Citing scholars and practitioners, Alter argues that, through the lens of upfront carbon, “the greenest building will be not too tall, made of wood, and a boxy simple form with windows designed to frame a view, not to make a statement.” But a look around Toronto, where Alter and I both live, reveals how few such buildings exist here. Instead, we have glassy condo towers and single-family homes. That’s why “the single biggest factor in the carbon footprint in our cities isn’t the amount of insulation in our walls, it’s the zoning.”

Similarly, Alter convincingly argues that we can’t just swap gas-powered cars for their electric counterparts; there isn’t enough lithium, and all that mining, again, has an upfront cost. But “it’s not just the vehicles, but the roads they drive on, the parking garages they sit in, the sprawling development they make possible,” and other accommodations they require. We need denser, more compact cities and the transport infrastructure that increases the use of cargo e-bikes, for which Alter professes his love, and decreases the need for cars.

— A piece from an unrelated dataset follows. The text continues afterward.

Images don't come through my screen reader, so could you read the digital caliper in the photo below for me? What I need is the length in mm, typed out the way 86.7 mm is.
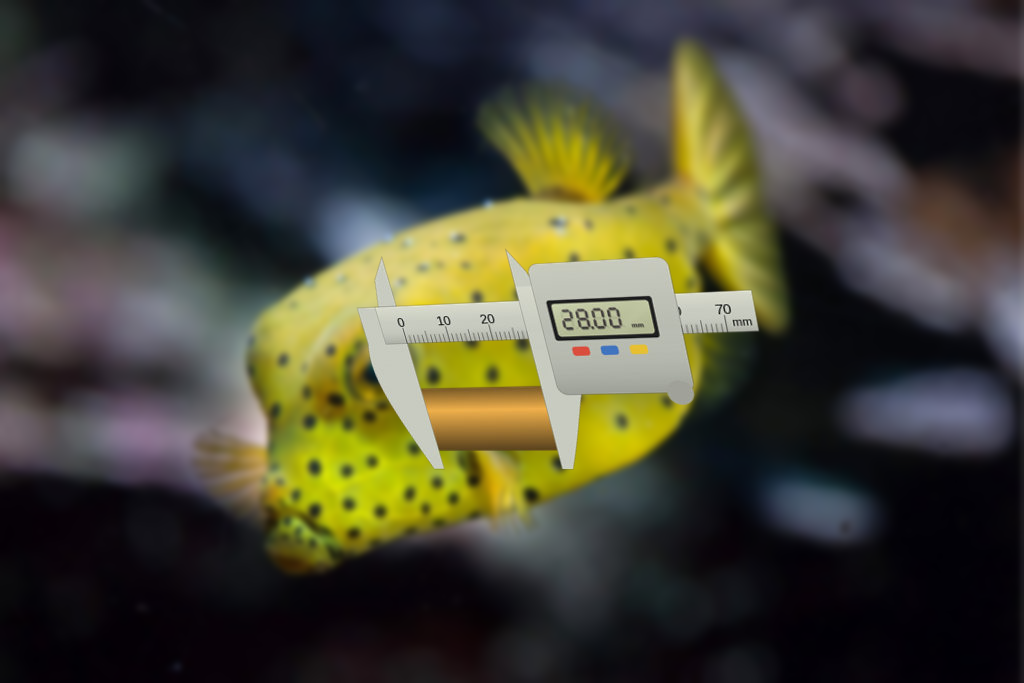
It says 28.00 mm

The Story of Upfront Carbon is an eye-opening primer. And midway through, Alter hits on the crucial question of what comes next: “Defining what is enough and how much one needs is going to become a critical issue in the discussion of upfront carbon.” That debate is rhetorical and political more than it is scientific or design-focused. What stories galvanize action? What is the upfront-carbon version of Michael Pollan’s food manifesto? New technologies are already coming to save us. Will we join in the cause to make sure they’re successful?